Principle:Microsoft DeepSpeedExamples SuperOffload Environment
Metadata
| Field | Value |
|---|---|
| Page Type | Principle |
| Title | SuperOffload_Environment |
| Repository | Microsoft/DeepSpeedExamples |
| Sources | Doc: DeepSpeed https://www.deepspeed.ai/tutorials/zero-offloading/ ; Blog: SuperOffload https://github.com/microsoft/DeepSpeedExamples/tree/master/training/DeepSpeed-SuperOffload |
| Domains | Infrastructure, Distributed_Training |
| Status | Active |
| Related Implementation | Implementation:Microsoft_DeepSpeedExamples_Launch_Scripts_SuperOffload |
Overview
A deployment methodology for configuring CPU-offloaded distributed training to fine-tune large models (8B-70B+) on limited GPU hardware.
Description
SuperOffload uses ZeRO Stage 3 with CPU offloading for both parameters and optimizer states. It is an optimized CPU offloading engine designed for full-parameter training on emerging "Superchips" such as NVIDIA GH200 / GB200 and AMD MI300A, which provide very high CPU-to-GPU bandwidth. The core environment setup involves:
- ZeRO Stage 3 configuration -- All model parameters, gradients, and optimizer states are partitioned across available GPUs, with CPU RAM serving as overflow storage.

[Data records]
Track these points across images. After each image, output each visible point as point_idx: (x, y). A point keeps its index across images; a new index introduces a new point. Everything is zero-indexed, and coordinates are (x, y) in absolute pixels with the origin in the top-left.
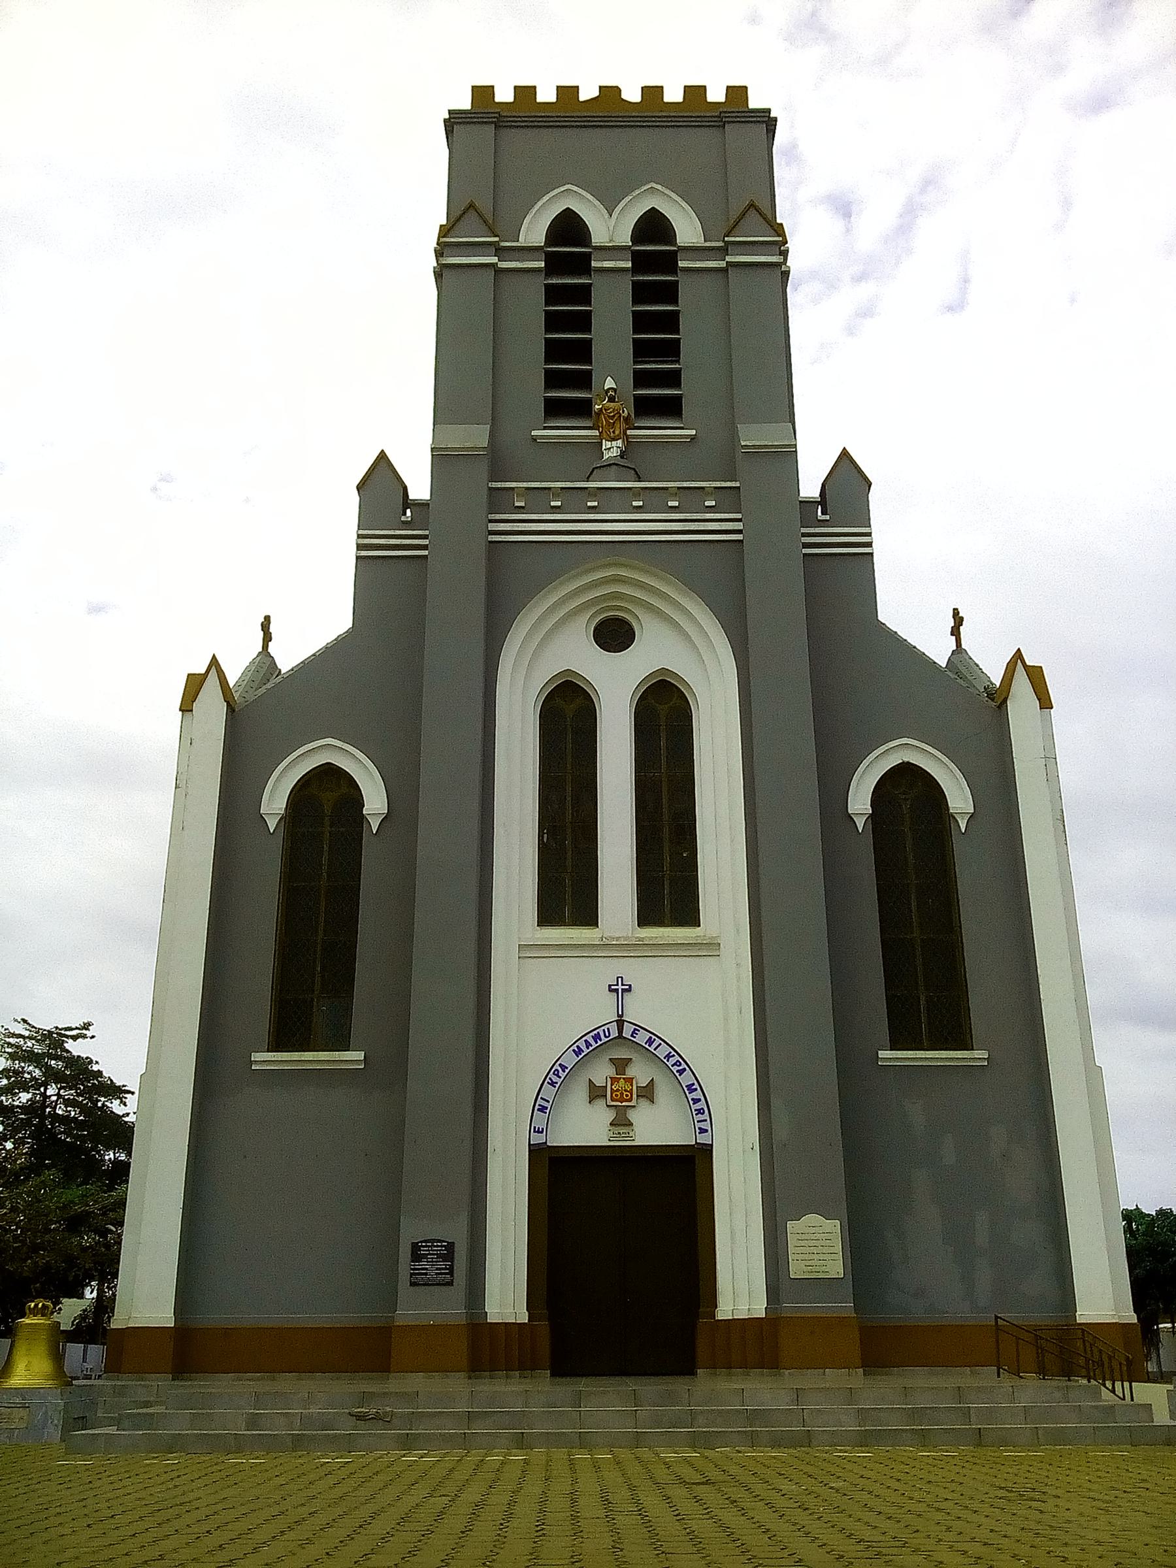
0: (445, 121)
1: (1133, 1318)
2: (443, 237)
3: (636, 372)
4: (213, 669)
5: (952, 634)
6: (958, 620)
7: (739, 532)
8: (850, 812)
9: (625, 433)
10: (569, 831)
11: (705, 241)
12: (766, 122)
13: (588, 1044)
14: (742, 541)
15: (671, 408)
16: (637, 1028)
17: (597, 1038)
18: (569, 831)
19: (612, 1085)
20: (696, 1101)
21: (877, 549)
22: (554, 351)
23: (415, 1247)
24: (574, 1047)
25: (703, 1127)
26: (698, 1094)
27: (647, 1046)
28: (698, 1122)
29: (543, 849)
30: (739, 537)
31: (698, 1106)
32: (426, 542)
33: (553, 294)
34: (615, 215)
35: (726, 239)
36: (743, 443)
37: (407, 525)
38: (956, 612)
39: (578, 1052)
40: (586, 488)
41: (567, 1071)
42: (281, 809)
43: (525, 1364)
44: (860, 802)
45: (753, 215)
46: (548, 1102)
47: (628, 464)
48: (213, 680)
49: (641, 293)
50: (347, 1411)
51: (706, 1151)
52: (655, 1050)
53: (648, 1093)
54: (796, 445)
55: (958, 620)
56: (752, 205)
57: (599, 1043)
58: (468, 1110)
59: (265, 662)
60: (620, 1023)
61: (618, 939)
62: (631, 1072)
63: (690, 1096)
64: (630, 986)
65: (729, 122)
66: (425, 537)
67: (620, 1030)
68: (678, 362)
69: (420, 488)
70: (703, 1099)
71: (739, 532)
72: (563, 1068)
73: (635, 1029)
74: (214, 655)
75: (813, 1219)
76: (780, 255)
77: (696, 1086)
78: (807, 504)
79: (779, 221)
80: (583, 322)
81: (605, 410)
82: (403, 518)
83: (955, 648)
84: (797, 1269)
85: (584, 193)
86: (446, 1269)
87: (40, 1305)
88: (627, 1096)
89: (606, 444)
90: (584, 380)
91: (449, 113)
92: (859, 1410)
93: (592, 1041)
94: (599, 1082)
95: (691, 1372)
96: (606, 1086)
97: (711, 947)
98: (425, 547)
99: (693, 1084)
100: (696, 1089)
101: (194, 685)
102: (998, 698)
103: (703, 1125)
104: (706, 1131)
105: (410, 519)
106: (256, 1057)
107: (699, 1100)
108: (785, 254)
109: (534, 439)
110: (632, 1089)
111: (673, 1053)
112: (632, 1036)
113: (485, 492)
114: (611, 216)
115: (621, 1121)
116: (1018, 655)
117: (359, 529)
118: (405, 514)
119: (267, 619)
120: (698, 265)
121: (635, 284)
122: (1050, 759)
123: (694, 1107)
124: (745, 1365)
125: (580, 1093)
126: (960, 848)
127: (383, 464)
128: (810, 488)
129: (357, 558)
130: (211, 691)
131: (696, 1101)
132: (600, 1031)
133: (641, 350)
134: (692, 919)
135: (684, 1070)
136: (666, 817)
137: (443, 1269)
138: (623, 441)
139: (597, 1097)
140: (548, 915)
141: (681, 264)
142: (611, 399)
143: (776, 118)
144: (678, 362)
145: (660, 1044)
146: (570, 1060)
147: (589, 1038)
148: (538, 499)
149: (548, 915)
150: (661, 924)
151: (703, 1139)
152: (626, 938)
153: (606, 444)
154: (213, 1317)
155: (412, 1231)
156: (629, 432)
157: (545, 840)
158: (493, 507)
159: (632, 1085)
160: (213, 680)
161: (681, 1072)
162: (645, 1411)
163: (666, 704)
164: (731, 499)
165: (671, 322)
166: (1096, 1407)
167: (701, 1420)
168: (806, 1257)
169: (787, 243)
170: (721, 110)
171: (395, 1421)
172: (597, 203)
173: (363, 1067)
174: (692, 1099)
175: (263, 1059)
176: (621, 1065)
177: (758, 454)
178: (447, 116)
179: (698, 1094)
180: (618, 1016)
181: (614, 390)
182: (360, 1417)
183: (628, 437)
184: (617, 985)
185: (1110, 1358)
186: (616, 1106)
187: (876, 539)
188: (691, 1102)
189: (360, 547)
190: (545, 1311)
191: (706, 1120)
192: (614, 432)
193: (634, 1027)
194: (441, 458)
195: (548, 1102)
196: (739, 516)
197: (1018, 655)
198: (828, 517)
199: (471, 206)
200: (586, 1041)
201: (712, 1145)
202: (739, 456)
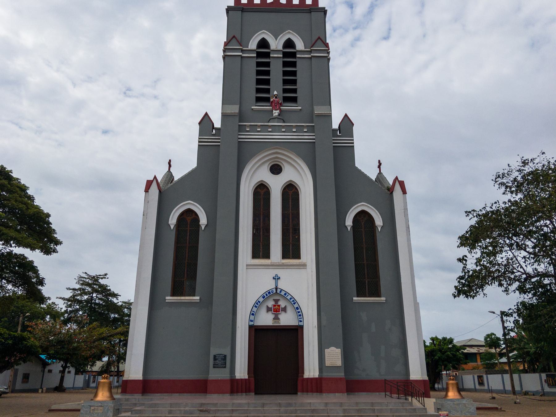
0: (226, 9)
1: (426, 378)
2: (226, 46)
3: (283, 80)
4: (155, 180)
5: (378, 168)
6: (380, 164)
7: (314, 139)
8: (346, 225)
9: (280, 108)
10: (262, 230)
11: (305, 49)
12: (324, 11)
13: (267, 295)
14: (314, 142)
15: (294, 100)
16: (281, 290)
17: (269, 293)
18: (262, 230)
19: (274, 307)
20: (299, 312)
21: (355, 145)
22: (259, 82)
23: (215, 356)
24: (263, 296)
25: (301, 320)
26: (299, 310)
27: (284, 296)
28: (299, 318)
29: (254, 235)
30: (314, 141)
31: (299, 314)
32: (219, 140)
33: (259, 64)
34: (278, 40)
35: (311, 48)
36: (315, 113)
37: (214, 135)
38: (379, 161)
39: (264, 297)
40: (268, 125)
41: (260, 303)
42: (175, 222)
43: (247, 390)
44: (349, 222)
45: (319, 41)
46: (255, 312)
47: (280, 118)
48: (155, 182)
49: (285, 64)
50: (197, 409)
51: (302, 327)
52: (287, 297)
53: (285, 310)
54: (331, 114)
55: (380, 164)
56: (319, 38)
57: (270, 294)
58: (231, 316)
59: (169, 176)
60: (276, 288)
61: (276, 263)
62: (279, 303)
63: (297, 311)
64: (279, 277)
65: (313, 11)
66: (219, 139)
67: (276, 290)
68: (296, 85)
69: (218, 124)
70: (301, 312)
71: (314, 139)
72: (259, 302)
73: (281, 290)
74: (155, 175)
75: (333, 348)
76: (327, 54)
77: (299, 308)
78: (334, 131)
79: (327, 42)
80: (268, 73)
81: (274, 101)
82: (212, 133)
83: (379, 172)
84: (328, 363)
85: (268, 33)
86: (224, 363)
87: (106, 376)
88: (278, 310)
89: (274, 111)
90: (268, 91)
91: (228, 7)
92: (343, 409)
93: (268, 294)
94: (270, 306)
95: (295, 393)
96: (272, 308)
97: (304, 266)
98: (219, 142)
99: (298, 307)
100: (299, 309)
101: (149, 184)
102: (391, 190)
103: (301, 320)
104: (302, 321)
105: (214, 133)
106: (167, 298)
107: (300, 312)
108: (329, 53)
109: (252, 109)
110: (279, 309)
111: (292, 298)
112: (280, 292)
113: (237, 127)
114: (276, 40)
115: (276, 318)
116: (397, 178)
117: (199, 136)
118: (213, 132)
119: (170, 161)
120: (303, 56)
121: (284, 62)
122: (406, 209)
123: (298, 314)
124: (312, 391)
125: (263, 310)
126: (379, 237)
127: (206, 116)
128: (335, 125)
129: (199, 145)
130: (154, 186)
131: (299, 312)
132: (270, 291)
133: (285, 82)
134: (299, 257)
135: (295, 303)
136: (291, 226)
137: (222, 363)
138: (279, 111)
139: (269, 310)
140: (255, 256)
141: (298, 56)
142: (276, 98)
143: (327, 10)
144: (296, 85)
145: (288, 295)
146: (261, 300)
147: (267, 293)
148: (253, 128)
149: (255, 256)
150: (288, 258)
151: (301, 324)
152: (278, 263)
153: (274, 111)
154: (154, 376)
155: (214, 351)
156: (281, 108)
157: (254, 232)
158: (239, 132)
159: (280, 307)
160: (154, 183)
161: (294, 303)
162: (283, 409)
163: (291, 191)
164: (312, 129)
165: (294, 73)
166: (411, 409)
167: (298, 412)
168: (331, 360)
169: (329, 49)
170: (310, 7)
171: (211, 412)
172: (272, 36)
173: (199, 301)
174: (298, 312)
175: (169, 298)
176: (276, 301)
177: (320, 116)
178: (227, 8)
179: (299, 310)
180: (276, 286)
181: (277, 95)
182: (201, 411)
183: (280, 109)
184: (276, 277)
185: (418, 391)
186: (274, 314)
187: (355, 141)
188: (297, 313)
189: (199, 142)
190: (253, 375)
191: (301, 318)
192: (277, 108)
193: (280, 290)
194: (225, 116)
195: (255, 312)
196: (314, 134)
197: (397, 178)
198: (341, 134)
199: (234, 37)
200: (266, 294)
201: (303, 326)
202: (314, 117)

REQUIREMENTS
Can you reproduce the entire SuperOffload environment page above, word for word?

FINAL RESULT
Principle:Microsoft DeepSpeedExamples SuperOffload Environment
Metadata
| Field | Value |
|---|---|
| Page Type | Principle |
| Title | SuperOffload_Environment |
| Repository | Microsoft/DeepSpeedExamples |
| Sources | Doc: DeepSpeed https://www.deepspeed.ai/tutorials/zero-offloading/ ; Blog: SuperOffload https://github.com/microsoft/DeepSpeedExamples/tree/master/training/DeepSpeed-SuperOffload |
| Domains | Infrastructure, Distributed_Training |
| Status | Active |
| Related Implementation | Implementation:Microsoft_DeepSpeedExamples_Launch_Scripts_SuperOffload |
Overview
A deployment methodology for configuring CPU-offloaded distributed training to fine-tune large models (8B-70B+) on limited GPU hardware.
Description
SuperOffload uses ZeRO Stage 3 with CPU offloading for both parameters and optimizer states. It is an optimized CPU offloading engine designed for full-parameter training on emerging "Superchips" such as NVIDIA GH200 / GB200 and AMD MI300A, which provide very high CPU-to-GPU bandwidth. The core environment setup involves:
- ZeRO Stage 3 configuration -- All model parameters, gradients, and optimizer states are partitioned across available GPUs, with CPU RAM serving as overflow storage.